§ Exercise goal
What is needed is an exact retyping of each entry, pictures excluded.

Saved data entries
^^^^^^^^^^^^^^^^

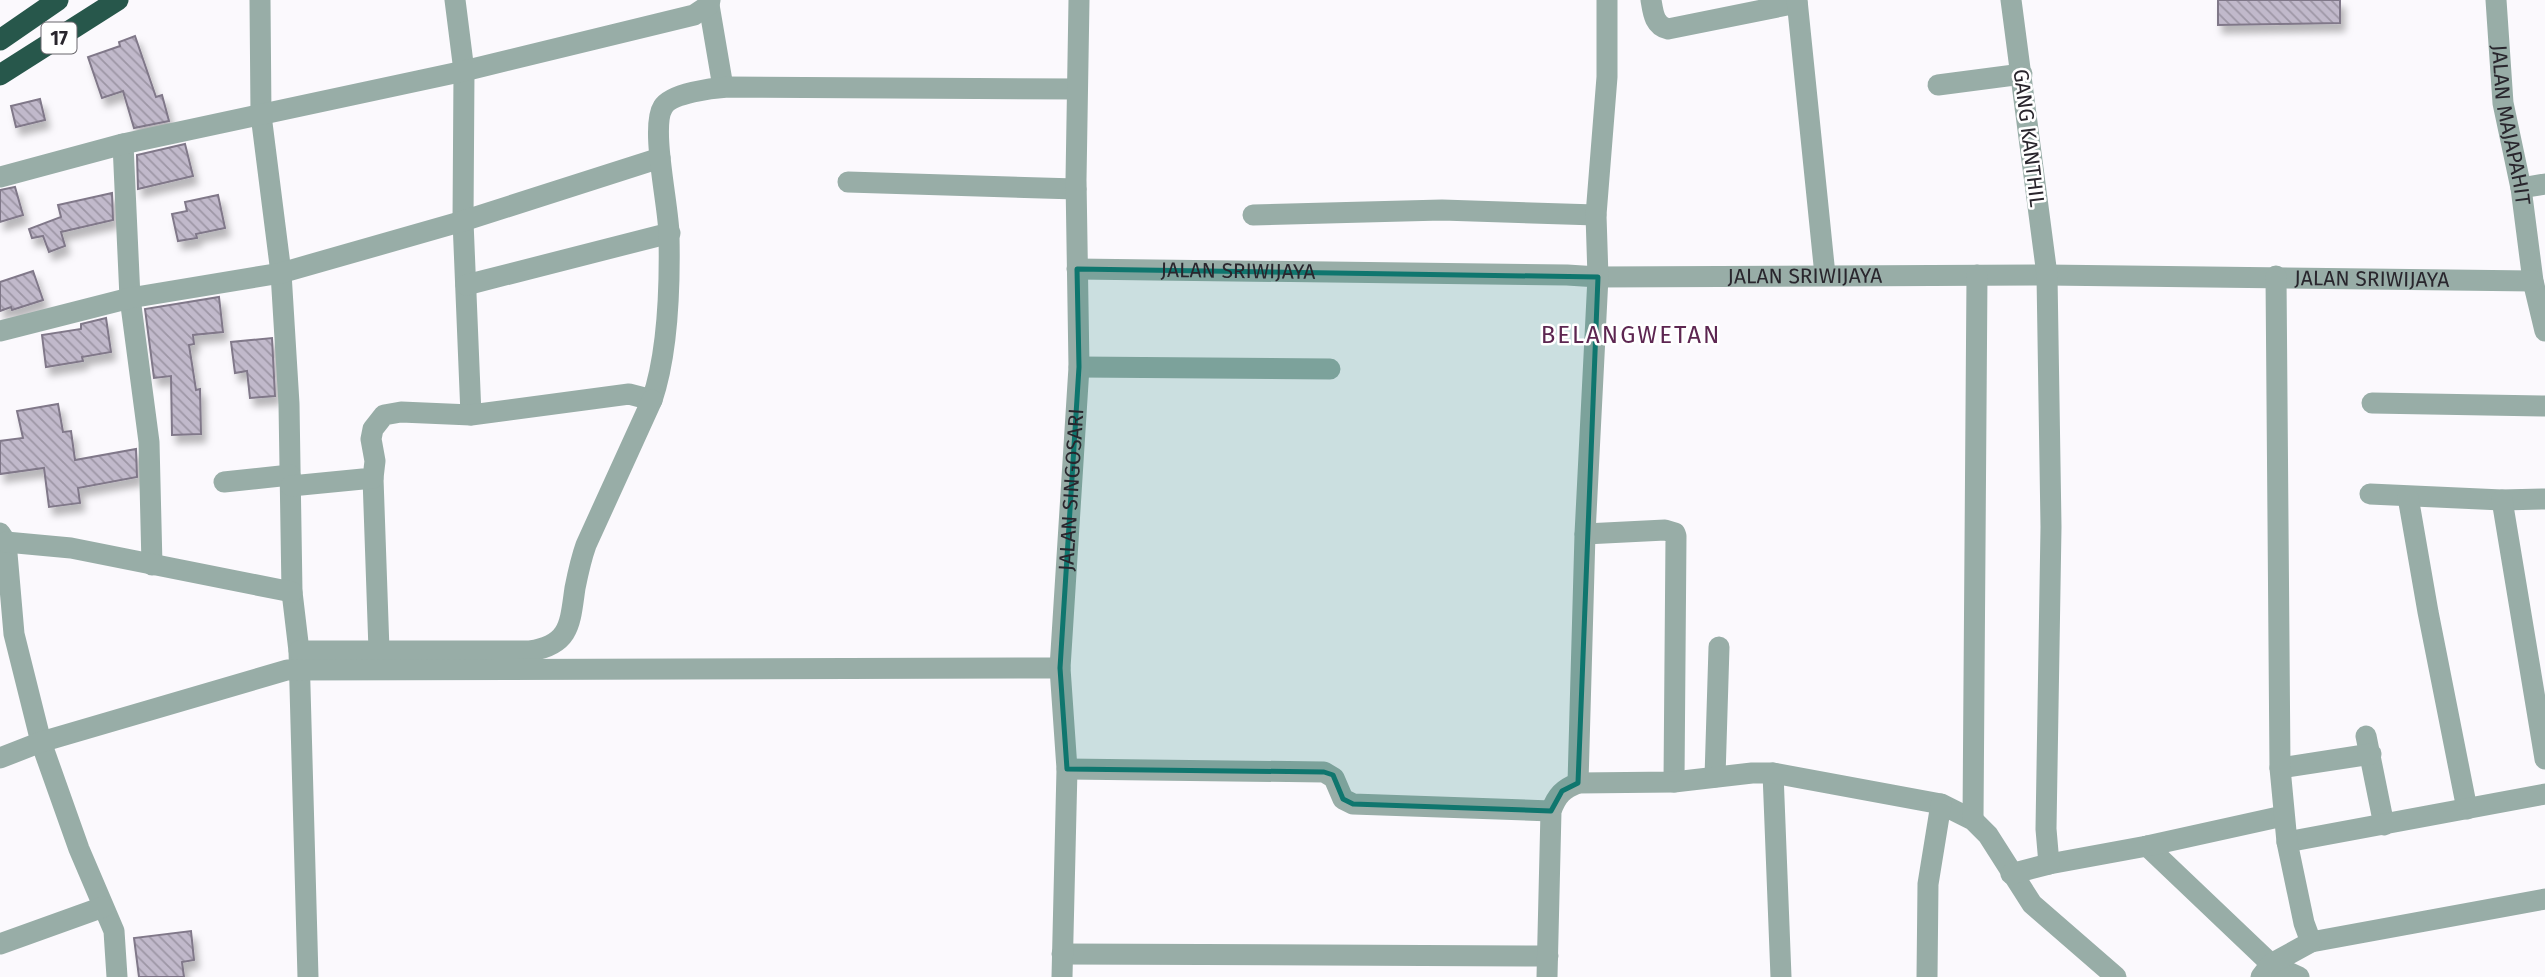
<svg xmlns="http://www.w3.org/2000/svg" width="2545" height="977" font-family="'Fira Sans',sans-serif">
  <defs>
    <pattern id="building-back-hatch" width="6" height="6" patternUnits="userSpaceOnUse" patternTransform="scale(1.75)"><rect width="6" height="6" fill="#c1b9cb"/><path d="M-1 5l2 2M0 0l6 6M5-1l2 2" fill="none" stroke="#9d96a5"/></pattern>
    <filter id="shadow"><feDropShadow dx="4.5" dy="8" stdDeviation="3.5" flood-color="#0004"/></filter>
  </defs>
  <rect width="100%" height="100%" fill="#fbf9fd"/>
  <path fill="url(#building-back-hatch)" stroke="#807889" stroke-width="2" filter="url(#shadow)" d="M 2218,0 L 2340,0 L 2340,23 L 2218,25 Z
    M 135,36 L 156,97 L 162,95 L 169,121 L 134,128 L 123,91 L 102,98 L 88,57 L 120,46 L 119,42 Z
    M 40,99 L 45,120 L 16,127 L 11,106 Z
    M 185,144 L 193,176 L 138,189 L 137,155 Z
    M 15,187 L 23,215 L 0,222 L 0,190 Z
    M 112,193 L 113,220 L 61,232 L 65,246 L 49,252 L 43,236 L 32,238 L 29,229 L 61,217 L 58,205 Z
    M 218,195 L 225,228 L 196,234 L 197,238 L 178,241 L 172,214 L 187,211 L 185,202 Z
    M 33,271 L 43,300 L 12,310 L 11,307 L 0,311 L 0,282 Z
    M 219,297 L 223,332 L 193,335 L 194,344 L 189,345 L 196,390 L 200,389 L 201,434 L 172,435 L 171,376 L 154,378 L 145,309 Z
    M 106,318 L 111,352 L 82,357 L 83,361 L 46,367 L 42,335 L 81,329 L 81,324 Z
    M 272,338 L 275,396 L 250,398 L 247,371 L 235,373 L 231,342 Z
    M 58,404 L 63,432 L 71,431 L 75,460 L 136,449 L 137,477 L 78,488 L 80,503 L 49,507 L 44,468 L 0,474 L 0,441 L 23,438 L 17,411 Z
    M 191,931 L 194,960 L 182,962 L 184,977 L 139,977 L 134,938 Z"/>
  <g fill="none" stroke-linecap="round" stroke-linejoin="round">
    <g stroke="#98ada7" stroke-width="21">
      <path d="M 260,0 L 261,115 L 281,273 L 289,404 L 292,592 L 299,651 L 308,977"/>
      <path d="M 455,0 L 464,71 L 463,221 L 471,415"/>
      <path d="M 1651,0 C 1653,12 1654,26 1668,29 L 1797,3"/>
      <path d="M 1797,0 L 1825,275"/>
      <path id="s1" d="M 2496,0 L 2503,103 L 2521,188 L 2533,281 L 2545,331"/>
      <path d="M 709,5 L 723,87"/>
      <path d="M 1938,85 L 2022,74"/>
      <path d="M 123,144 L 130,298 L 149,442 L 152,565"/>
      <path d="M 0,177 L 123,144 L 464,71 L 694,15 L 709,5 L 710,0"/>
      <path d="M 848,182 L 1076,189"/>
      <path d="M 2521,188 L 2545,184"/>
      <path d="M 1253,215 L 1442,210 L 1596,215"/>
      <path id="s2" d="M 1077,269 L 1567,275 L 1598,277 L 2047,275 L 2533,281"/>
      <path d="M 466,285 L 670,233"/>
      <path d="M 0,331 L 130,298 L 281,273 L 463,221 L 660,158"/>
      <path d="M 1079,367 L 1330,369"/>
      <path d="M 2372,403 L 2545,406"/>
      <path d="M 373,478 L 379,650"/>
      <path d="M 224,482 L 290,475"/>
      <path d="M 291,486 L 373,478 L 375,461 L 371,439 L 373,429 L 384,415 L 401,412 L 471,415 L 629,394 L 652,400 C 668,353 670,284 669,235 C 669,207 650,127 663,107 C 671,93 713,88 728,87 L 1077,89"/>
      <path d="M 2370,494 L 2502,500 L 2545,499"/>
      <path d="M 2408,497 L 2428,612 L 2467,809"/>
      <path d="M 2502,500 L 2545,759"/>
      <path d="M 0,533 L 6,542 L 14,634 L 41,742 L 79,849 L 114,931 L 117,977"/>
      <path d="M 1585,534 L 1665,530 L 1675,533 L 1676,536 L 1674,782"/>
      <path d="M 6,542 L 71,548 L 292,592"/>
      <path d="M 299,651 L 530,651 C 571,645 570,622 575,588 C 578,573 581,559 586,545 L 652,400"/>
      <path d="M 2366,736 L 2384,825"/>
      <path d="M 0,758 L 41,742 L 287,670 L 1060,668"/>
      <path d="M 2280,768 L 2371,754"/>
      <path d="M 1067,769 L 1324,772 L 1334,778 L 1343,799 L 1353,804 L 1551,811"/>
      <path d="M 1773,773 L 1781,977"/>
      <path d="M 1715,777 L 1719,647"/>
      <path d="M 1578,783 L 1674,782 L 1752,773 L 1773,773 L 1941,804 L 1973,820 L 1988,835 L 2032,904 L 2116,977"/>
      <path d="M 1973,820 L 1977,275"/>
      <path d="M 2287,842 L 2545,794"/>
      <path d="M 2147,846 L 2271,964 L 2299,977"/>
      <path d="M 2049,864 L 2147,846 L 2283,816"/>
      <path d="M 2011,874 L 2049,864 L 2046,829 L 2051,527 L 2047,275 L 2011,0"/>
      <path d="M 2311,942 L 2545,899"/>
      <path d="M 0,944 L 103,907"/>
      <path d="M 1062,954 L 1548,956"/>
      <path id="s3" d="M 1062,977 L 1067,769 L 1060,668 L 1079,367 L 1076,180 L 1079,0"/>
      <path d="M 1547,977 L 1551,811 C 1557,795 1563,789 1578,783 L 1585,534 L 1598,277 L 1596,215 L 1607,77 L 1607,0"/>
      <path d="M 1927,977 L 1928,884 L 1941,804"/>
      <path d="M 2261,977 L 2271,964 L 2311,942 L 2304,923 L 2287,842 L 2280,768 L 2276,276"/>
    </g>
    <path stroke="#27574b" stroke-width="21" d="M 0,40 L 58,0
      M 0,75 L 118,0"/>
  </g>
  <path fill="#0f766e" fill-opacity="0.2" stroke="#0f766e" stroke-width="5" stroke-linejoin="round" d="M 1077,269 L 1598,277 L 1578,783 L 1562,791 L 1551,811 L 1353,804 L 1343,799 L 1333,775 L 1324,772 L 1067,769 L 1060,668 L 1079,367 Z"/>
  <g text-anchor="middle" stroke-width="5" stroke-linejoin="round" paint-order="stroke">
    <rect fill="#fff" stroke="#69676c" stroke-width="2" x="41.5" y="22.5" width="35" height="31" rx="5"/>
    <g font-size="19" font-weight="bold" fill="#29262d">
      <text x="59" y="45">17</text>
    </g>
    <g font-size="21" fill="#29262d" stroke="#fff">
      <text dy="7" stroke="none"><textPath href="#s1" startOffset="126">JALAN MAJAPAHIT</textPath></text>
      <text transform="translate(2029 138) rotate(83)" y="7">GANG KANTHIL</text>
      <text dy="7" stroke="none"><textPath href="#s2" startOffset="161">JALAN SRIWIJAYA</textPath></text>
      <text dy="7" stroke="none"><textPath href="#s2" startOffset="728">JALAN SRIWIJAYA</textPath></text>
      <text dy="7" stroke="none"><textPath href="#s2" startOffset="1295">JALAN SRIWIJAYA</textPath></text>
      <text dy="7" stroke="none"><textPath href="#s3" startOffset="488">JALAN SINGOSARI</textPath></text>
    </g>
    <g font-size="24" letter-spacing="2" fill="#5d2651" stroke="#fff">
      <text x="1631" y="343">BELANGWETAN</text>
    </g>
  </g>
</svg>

^^^^^^^^^^^^^^^^

§ Result of this exercise
<svg xmlns="http://www.w3.org/2000/svg" width="2545" height="977" font-family="'Fira Sans',sans-serif">
  <defs>
    <pattern id="building-back-hatch" width="6" height="6" patternUnits="userSpaceOnUse" patternTransform="scale(1.75)"><rect width="6" height="6" fill="#c1b9cb"/><path d="M-1 5l2 2M0 0l6 6M5-1l2 2" fill="none" stroke="#9d96a5"/></pattern>
    <filter id="shadow"><feDropShadow dx="4.5" dy="8" stdDeviation="3.5" flood-color="#0004"/></filter>
  </defs>
  <rect width="100%" height="100%" fill="#fbf9fd"/>
  <path fill="url(#building-back-hatch)" stroke="#807889" stroke-width="2" filter="url(#shadow)" d="M 2218,0 L 2340,0 L 2340,23 L 2218,25 Z
    M 135,36 L 156,97 L 162,95 L 169,121 L 134,128 L 123,91 L 102,98 L 88,57 L 120,46 L 119,42 Z
    M 40,99 L 45,120 L 16,127 L 11,106 Z
    M 185,144 L 193,176 L 138,189 L 137,155 Z
    M 15,187 L 23,215 L 0,222 L 0,190 Z
    M 112,193 L 113,220 L 61,232 L 65,246 L 49,252 L 43,236 L 32,238 L 29,229 L 61,217 L 58,205 Z
    M 218,195 L 225,228 L 196,234 L 197,238 L 178,241 L 172,214 L 187,211 L 185,202 Z
    M 33,271 L 43,300 L 12,310 L 11,307 L 0,311 L 0,282 Z
    M 219,297 L 223,332 L 193,335 L 194,344 L 189,345 L 196,390 L 200,389 L 201,434 L 172,435 L 171,376 L 154,378 L 145,309 Z
    M 106,318 L 111,352 L 82,357 L 83,361 L 46,367 L 42,335 L 81,329 L 81,324 Z
    M 272,338 L 275,396 L 250,398 L 247,371 L 235,373 L 231,342 Z
    M 58,404 L 63,432 L 71,431 L 75,460 L 136,449 L 137,477 L 78,488 L 80,503 L 49,507 L 44,468 L 0,474 L 0,441 L 23,438 L 17,411 Z
    M 191,931 L 194,960 L 182,962 L 184,977 L 139,977 L 134,938 Z"/>
  <g fill="none" stroke-linecap="round" stroke-linejoin="round">
    <g stroke="#98ada7" stroke-width="21">
      <path d="M 260,0 L 261,115 L 281,273 L 289,404 L 292,592 L 299,651 L 308,977"/>
      <path d="M 455,0 L 464,71 L 463,221 L 471,415"/>
      <path d="M 1651,0 C 1653,12 1654,26 1668,29 L 1797,3"/>
      <path d="M 1797,0 L 1825,275"/>
      <path id="s1" d="M 2496,0 L 2503,103 L 2521,188 L 2533,281 L 2545,331"/>
      <path d="M 709,5 L 723,87"/>
      <path d="M 1938,85 L 2022,74"/>
      <path d="M 123,144 L 130,298 L 149,442 L 152,565"/>
      <path d="M 0,177 L 123,144 L 464,71 L 694,15 L 709,5 L 710,0"/>
      <path d="M 848,182 L 1076,189"/>
      <path d="M 2521,188 L 2545,184"/>
      <path d="M 1253,215 L 1442,210 L 1596,215"/>
      <path id="s2" d="M 1077,269 L 1567,275 L 1598,277 L 2047,275 L 2533,281"/>
      <path d="M 466,285 L 670,233"/>
      <path d="M 0,331 L 130,298 L 281,273 L 463,221 L 660,158"/>
      <path d="M 1079,367 L 1330,369"/>
      <path d="M 2372,403 L 2545,406"/>
      <path d="M 373,478 L 379,650"/>
      <path d="M 224,482 L 290,475"/>
      <path d="M 291,486 L 373,478 L 375,461 L 371,439 L 373,429 L 384,415 L 401,412 L 471,415 L 629,394 L 652,400 C 668,353 670,284 669,235 C 669,207 650,127 663,107 C 671,93 713,88 728,87 L 1077,89"/>
      <path d="M 2370,494 L 2502,500 L 2545,499"/>
      <path d="M 2408,497 L 2428,612 L 2467,809"/>
      <path d="M 2502,500 L 2545,759"/>
      <path d="M 0,533 L 6,542 L 14,634 L 41,742 L 79,849 L 114,931 L 117,977"/>
      <path d="M 1585,534 L 1665,530 L 1675,533 L 1676,536 L 1674,782"/>
      <path d="M 6,542 L 71,548 L 292,592"/>
      <path d="M 299,651 L 530,651 C 571,645 570,622 575,588 C 578,573 581,559 586,545 L 652,400"/>
      <path d="M 2366,736 L 2384,825"/>
      <path d="M 0,758 L 41,742 L 287,670 L 1060,668"/>
      <path d="M 2280,768 L 2371,754"/>
      <path d="M 1067,769 L 1324,772 L 1334,778 L 1343,799 L 1353,804 L 1551,811"/>
      <path d="M 1773,773 L 1781,977"/>
      <path d="M 1715,777 L 1719,647"/>
      <path d="M 1578,783 L 1674,782 L 1752,773 L 1773,773 L 1941,804 L 1973,820 L 1988,835 L 2032,904 L 2116,977"/>
      <path d="M 1973,820 L 1977,275"/>
      <path d="M 2287,842 L 2545,794"/>
      <path d="M 2147,846 L 2271,964 L 2299,977"/>
      <path d="M 2049,864 L 2147,846 L 2283,816"/>
      <path d="M 2011,874 L 2049,864 L 2046,829 L 2051,527 L 2047,275 L 2011,0"/>
      <path d="M 2311,942 L 2545,899"/>
      <path d="M 0,944 L 103,907"/>
      <path d="M 1062,954 L 1548,956"/>
      <path id="s3" d="M 1062,977 L 1067,769 L 1060,668 L 1079,367 L 1076,180 L 1079,0"/>
      <path d="M 1547,977 L 1551,811 C 1557,795 1563,789 1578,783 L 1585,534 L 1598,277 L 1596,215 L 1607,77 L 1607,0"/>
      <path d="M 1927,977 L 1928,884 L 1941,804"/>
      <path d="M 2261,977 L 2271,964 L 2311,942 L 2304,923 L 2287,842 L 2280,768 L 2276,276"/>
    </g>
    <path stroke="#27574b" stroke-width="21" d="M 0,40 L 58,0
      M 0,75 L 118,0"/>
  </g>
  <path fill="#0f766e" fill-opacity="0.2" stroke="#0f766e" stroke-width="5" stroke-linejoin="round" d="M 1077,269 L 1598,277 L 1578,783 L 1562,791 L 1551,811 L 1353,804 L 1343,799 L 1333,775 L 1324,772 L 1067,769 L 1060,668 L 1079,367 Z"/>
  <g text-anchor="middle" stroke-width="5" stroke-linejoin="round" paint-order="stroke">
    <rect fill="#fff" stroke="#69676c" stroke-width="2" x="41.5" y="22.5" width="35" height="31" rx="5"/>
    <g font-size="19" font-weight="bold" fill="#29262d">
      <text x="59" y="45">17</text>
    </g>
    <g font-size="21" fill="#29262d" stroke="#fff">
      <text dy="7" stroke="none"><textPath href="#s1" startOffset="126">JALAN MAJAPAHIT</textPath></text>
      <text transform="translate(2029 138) rotate(83)" y="7">GANG KANTHIL</text>
      <text dy="7" stroke="none"><textPath href="#s2" startOffset="161">JALAN SRIWIJAYA</textPath></text>
      <text dy="7" stroke="none"><textPath href="#s2" startOffset="728">JALAN SRIWIJAYA</textPath></text>
      <text dy="7" stroke="none"><textPath href="#s2" startOffset="1295">JALAN SRIWIJAYA</textPath></text>
      <text dy="7" stroke="none"><textPath href="#s3" startOffset="488">JALAN SINGOSARI</textPath></text>
    </g>
    <g font-size="24" letter-spacing="2" fill="#5d2651" stroke="#fff">
      <text x="1631" y="343">BELANGWETAN</text>
    </g>
  </g>
</svg>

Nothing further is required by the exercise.